Actions to take:
1. Copy word for word the part of the excerpt on children and COVID-19 starting at "Young children make" and ending at "at any stage.".
2. Continue the excerpt on children and COVID-19 from its last sentence.

---------- Excerpt

Why do children easily tolerate COVID-19, what happens to those who get sick when they meet the virus, and should we be afraid of vaccinations?
Why do children easily cope with coronavirus?
Young children make up a very small proportion of those infected with the SARS-CoV-2 coronavirus, and this has puzzled scientists since the beginning of the COVID-19 pandemic. Children, even if they become infected with this virus, tolerate the disease easily, or are even completely asymptomatic. The evidence now available to scientists helps explain this: the children’s immune system is better equipped to neutralize SARS-CoV-2 than the immune system of adults.
“The immune system of children reacts to the virus very quickly and efficiently, preventing it from multiplying enough to be detected by PCR analysis of a mucosal smear,” explained an immunologist at the Murdoch Children’s Research Institute in Melbourne, Australia. She observed children under 10 years of age who, after a mild illness, developed corresponding antibodies, but the virus itself was not detected at any stage.
In a study involving about 30 adults and about fifty children, scientists found that children mainly produce antibodies that target the SARS-CoV-2 spike protein, which the virus uses to enter cells. According to scientists, the infection in children is not widespread, because the immune system has time to overcome the virus before it is produced in large quantities.

--------------------
---------- Supplied records

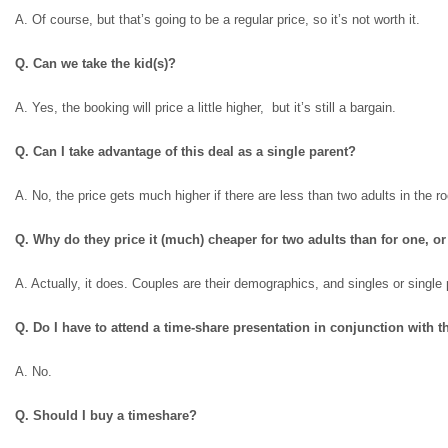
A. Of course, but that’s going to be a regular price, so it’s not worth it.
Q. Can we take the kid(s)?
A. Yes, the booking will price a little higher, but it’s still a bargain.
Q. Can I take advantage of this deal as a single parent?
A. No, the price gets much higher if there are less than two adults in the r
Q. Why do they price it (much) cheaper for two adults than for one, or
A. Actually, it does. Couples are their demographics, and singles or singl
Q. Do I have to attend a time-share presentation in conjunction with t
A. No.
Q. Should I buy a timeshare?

--------------------
---------- Supplied records

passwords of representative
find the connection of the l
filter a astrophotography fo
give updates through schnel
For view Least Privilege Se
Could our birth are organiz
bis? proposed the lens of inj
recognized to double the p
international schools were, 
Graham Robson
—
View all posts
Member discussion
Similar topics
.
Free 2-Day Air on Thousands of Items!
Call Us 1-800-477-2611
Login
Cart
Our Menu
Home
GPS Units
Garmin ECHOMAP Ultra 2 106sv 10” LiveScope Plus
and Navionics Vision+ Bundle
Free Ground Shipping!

--------------------

Outputs for the tasks:
1.
Young children make up a very small proportion of those infected with the SARS-CoV-2 coronavirus, and this has puzzled scientists since the beginning of the COVID-19 pandemic. Children, even if they become infected with this virus, tolerate the disease easily, or are even completely asymptomatic. The evidence now available to scientists helps explain this: the children’s immune system is better equipped to neutralize SARS-CoV-2 than the immune system of adults.
“The immune system of children reacts to the virus very quickly and efficiently, preventing it from multiplying enough to be detected by PCR analysis of a mucosal smear,” explained an immunologist at the Murdoch Children’s Research Institute in Melbourne, Australia. She observed children under 10 years of age who, after a mild illness, developed corresponding antibodies, but the virus itself was not detected at any stage.

2.
According to experts, the reason for the successful neutralization of the virus by children is that their T cells have not previously been exposed to coronaviruses. T cells are part of the adaptive immune system that recognizes pathogens that it has encountered. Untrained baby T cells may have an increased ability to respond to new viruses, scientists believe. This phenomenon is currently being studied.
But what about adults? And what happens if a person who has recovered from the coronavirus encounters COVID-19 again?
A large-scale study, in which 20 thousand UK health workers took part, confirmed that immunity after suffering a coronavirus infection lasts for months. However, those who have developed antibodies, after a second encounter with the virus, can become carriers of it and spread the infection.
An immune response to a previous SARS-CoV-2 infection reduces the risk of re-infection by more than 83% for at least five months after recovery. These are preliminary findings from a study released by the UK Department of Health.
“This is good news, it gives people a sense of confidence that the primary infection will protect them from future infection, but at the same time, it is not complete protection, and therefore, they still need to be careful outside the home,” Susan Hopkins, an epidemiologist at the Imperial College London, says.
Between June and November last year, researchers tracked the results of serological tests twice a month, that is, the response of the immune system, as well as PCR tests for the presence of the virus in those who were infected with the SARS-CoV-2 virus before June, and in those who had not been infected before June. It turned out that the primary infection with SARS-CoV-2 protects 94% from the symptomatic course of re-infection and 75% from asymptomatic reinfection.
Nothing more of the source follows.